OK, sounds reasonable.

> 
>> Although the next two patches are also slightly updated to take the
>> advantage of that always populated fs_info:
> 
> I think you wanted to add links here, but they are missing.
> 
>> Since the modification, I'm a little more dependent on that always populated
>> fs_info now, thus not sure if going back to a union and conditionally
>> grabbing that fs_info is a good idea.
> 
> I don't think the union is a good idea at all.  Maybe in the future
> we can move the inode into a union, but right now the csum for data
> read is the upper bound on the btrfs_bio, so I'm not sure we'll
> ever get to a point where that would help.

Yeah, let's avoid union and let fs_info always populated.

Thanks,
Qu

> 
>> Although I'm more interested why there is a super big gap between work and
>> bio (32 bytes), while the compiler still refuses to put the pointer into
>> that hole...
> 
> I don't think there is one.  pahole just reports structs strangely
> sometimes.
Christoph Hellwig March 25, 2023, 8:31 a.m. UTC | #5
On Sat, Mar 25, 2023 at 04:21:41PM +0800, Qu Wenruo wrote:
> No big deal, I can go with the extra fs_info parameter for btrfs_bio_init()
> and btrfs_bio_alloc().

I'd be tempted to just initialize it in the callers given that it's
an optional field now.  I wonder if the same might also make sense
for ->file_offset.

> The main reason I go with the duplicated allocate is to remove the need for
> nr_vecs, but that's pretty minor, thus not a critical one.

Passing nr_vecs might actually make sense.  There is no need to always
allocated all of them for existing callers either, so we can do
additional optimizations based on that later.
Qu Wenruo March 25, 2023, 8:48 a.m. UTC | #6
On 2023/3/25 16:31, Christoph Hellwig wrote:
> On Sat, Mar 25, 2023 at 04:21:41PM +0800, Qu Wenruo wrote:
>> No big deal, I can go with the extra fs_info parameter for btrfs_bio_init()
>> and btrfs_bio_alloc().
> 
> I'd be tempted to just initialize it in the callers given that it's
> an optional field now.  I wonder if the same might also make sense
> for ->file_offset.

In that case, I'm not sure if adding more and more arguments while 
almost all of them can be optional is a good idea...

Shouldn't we only pass mandatory arguments, then let the caller to 
populate the optional ones?

GIVEN DATA>
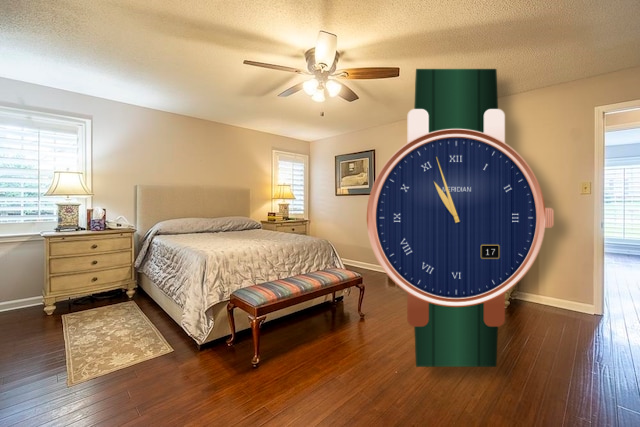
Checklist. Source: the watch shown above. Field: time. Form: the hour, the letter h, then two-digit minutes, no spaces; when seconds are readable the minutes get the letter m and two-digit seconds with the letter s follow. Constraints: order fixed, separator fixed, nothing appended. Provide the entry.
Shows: 10h57
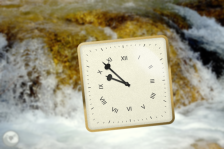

REQUIREMENTS>
1 – In the btrfs_bio thread, what does Qu Wenruo give as the main reason for going with the duplicated allocate?
2 – Print the passage of the btrfs_bio thread starting with "OK, sounds reasonable." and going on through "fs_info is a good idea.".
3 – Proceed with the btrfs_bio thread from the point where it stops.

THE ANSWERS>
1 – To remove the need for nr_vecs.

2 –
OK, sounds reasonable.

> 
>> Although the next two patches are also slightly updated to take the
>> advantage of that always populated fs_info:
> 
> I think you wanted to add links here, but they are missing.
> 
>> Since the modification, I'm a little more dependent on that always populated
>> fs_info now, thus not sure if going back to a union and conditionally
>> grabbing that fs_info is a good idea.

3 –
Anyway, for scrub usage, fs_info can be initialized at the submission 
timing if neexed, thus I'm fine either way.

> 
>> The main reason I go with the duplicated allocate is to remove the need for
>> nr_vecs, but that's pretty minor, thus not a critical one.
> 
> Passing nr_vecs might actually make sense.  There is no need to always
> allocated all of them for existing callers either, so we can do
> additional optimizations based on that later.

Or we can just go with the github version and refine later?

Considering scrub would be the final major code migrating to use 
btrfs_bio, there shouldn't be any major use case change to btrfs_bio for 
a while.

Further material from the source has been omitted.